No. Treadmills need special lubricants – not WD40 by any means. You shouldn’t use most household oils or lubricants such as silicone spray or oil. These can harm your treadmill by eating away at the rubber and other components.
In fact, most lubricants out there contain some sort of petroleum distillates, which will make the rubber on your treadmill age faster.
Instead, you’ll need to lubricate your treadmill with a purpose-made lubricant. Check your user manual for information on the lubricant to use on your specific treadmill.
Do You Need to Lubricate a Treadmill Motor?
In most cases, you don’t need to lubricate your treadmill motor. Instead, you need to lubricate the belt that you run on. Otherwise, it may build up too much friction, causing the parts to rub together with too much friction.
As you might imagine, this can cause some serious squeaking noises. Plus, the parts can wear down faster because they are rubbing against each other harder.
However, your treadmill motor is not one of these parts. It needs to be cleaned, but lubrication usually isn’t necessary.

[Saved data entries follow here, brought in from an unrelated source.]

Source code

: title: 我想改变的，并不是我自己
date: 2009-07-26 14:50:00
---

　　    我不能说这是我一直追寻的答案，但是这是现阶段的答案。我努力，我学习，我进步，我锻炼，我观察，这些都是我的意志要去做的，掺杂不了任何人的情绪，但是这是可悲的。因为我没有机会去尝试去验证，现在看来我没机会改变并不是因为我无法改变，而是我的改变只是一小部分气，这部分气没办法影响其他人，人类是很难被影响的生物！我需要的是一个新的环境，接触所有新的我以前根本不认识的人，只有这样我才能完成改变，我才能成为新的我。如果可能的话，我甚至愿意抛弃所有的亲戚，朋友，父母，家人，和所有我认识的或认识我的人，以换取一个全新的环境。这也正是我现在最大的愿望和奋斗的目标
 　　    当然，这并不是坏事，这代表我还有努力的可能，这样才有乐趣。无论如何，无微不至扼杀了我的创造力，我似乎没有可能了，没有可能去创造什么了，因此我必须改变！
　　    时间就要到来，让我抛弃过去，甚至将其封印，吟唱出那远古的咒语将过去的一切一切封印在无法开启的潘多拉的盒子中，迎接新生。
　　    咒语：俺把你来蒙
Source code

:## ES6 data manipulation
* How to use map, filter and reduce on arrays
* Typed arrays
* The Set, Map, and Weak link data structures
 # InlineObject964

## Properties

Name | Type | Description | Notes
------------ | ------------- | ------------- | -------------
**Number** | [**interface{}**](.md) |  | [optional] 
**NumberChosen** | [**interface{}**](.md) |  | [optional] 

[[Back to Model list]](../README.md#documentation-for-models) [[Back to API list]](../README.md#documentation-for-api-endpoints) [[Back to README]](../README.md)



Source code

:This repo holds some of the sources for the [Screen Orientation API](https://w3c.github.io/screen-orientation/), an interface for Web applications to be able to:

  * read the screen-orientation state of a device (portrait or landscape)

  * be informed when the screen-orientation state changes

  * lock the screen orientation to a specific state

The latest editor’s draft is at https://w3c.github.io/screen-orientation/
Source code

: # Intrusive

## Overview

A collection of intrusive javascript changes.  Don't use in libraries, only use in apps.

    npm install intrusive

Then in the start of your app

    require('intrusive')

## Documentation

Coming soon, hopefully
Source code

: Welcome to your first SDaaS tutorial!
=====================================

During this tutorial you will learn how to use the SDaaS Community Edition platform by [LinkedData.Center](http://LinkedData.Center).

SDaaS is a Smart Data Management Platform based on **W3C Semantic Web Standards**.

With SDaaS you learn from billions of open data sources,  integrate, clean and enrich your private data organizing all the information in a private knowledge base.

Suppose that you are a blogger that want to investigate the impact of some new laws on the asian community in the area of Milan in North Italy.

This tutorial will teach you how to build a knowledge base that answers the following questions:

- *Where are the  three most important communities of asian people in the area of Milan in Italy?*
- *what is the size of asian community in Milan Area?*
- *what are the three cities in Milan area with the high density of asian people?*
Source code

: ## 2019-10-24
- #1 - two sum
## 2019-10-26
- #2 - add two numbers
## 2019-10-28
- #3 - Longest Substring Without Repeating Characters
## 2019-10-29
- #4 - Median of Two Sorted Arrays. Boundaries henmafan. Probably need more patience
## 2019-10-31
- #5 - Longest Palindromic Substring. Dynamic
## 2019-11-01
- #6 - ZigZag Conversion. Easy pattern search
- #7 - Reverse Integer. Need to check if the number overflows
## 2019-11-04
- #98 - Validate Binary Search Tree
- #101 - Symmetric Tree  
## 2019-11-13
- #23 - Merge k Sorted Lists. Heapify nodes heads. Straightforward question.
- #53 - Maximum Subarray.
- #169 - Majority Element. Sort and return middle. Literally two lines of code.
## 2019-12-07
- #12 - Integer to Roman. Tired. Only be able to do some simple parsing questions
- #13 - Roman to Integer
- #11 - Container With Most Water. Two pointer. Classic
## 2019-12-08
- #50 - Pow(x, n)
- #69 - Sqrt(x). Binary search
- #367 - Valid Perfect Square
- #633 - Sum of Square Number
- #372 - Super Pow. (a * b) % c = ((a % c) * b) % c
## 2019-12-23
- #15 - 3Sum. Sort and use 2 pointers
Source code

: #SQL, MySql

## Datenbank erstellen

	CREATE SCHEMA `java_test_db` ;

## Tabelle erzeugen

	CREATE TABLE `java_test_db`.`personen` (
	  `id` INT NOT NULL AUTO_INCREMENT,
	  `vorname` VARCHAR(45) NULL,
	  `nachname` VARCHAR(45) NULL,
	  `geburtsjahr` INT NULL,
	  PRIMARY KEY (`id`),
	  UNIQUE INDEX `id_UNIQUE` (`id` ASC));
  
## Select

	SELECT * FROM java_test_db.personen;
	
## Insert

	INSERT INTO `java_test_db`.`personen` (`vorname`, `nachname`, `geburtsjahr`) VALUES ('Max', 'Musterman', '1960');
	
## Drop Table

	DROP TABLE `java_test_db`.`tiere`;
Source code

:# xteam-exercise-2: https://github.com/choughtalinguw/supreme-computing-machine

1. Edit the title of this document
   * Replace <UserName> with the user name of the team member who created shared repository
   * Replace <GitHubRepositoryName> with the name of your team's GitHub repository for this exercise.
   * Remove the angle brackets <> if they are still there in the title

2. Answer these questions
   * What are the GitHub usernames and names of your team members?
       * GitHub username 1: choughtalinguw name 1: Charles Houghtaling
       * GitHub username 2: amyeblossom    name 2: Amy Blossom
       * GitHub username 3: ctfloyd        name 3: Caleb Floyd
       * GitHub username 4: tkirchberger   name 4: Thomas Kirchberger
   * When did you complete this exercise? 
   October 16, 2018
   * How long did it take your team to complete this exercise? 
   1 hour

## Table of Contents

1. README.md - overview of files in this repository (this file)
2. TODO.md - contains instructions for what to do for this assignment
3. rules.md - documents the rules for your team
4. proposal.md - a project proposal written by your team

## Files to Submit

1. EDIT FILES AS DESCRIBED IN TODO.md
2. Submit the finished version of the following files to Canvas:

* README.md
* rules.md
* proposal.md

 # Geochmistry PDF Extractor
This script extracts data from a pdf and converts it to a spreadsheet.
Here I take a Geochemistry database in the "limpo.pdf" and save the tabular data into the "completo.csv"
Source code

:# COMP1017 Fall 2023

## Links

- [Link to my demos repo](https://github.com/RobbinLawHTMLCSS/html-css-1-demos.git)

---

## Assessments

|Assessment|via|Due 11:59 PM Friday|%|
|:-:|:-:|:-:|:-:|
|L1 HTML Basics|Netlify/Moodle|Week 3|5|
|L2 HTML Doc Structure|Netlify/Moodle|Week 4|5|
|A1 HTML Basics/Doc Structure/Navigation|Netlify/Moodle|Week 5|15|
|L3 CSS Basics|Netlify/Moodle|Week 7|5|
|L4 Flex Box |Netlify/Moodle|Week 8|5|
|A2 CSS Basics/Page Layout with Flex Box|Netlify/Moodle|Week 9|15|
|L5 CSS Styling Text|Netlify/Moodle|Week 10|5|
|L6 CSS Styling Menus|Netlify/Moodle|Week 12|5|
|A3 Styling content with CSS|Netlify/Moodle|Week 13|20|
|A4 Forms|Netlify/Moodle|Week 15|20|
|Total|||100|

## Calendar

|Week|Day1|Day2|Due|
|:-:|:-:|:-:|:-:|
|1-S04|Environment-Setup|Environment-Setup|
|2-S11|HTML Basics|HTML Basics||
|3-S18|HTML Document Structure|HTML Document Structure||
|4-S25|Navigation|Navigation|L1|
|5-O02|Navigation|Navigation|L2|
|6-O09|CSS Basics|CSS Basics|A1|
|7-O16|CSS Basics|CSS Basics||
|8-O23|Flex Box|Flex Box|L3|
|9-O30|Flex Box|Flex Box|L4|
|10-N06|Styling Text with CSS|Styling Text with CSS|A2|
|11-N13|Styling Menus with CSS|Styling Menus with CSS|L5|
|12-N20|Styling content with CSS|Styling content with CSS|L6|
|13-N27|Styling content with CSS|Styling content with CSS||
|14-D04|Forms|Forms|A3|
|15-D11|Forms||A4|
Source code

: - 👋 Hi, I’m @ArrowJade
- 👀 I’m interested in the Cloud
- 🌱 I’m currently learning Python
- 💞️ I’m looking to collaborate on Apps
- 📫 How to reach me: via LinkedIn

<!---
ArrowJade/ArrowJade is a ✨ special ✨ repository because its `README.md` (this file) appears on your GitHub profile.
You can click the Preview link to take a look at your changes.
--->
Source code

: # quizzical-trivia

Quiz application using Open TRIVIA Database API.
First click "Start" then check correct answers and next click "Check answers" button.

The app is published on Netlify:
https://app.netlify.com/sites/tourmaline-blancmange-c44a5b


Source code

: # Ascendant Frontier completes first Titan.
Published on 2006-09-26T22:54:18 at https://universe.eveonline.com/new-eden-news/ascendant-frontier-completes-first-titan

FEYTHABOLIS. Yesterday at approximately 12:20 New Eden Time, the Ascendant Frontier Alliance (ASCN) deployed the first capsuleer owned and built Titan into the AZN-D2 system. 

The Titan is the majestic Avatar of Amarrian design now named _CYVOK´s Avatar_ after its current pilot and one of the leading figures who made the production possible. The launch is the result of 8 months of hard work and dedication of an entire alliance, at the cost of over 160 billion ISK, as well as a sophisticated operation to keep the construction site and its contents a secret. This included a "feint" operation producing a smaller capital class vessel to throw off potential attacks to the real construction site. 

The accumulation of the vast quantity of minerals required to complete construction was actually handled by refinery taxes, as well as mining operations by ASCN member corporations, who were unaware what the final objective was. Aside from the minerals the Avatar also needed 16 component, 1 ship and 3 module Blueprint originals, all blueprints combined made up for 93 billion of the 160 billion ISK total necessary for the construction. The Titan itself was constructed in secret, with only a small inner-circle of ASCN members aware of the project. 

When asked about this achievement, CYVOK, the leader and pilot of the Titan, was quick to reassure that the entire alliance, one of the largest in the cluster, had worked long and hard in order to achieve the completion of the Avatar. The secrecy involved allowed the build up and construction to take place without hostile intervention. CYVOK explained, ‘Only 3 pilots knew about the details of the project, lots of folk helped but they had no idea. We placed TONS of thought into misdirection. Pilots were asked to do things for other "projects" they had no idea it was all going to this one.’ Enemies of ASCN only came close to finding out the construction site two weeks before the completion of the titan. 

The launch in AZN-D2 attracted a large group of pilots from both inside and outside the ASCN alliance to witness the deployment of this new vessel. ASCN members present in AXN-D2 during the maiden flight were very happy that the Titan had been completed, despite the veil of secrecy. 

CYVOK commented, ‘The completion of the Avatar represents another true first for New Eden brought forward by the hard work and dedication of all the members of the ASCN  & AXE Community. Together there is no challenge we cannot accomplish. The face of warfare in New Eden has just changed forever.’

Conclusion on How to Stop a Treadmill From Squeaking
We highly recommend paying close attention any time that your treadmill squeaks. While it might be nothing in some cases, it can also absolutely be something. You don’t want to ignore the squeaking, especially if you could potentially elongate your treadmill’s lifespan by fixing the underlying issue.
Most squeaking in treadmills is caused by an under-lubricated belt or a dirty motor. Therefore, by performing some basic maintenance, you could potentially stop your treadmill from squeaking.
Too much friction can also cause the treadmill to squeak. So, if you’ve messed with your machine’s friction setting, you should likely back off on it.
Other motor problems can also cause squeaking, but these are much less fixable than everything else we’ve mentioned.
Many treadmills have issues squeaking at some point. Fixing it is often very simple, luckily.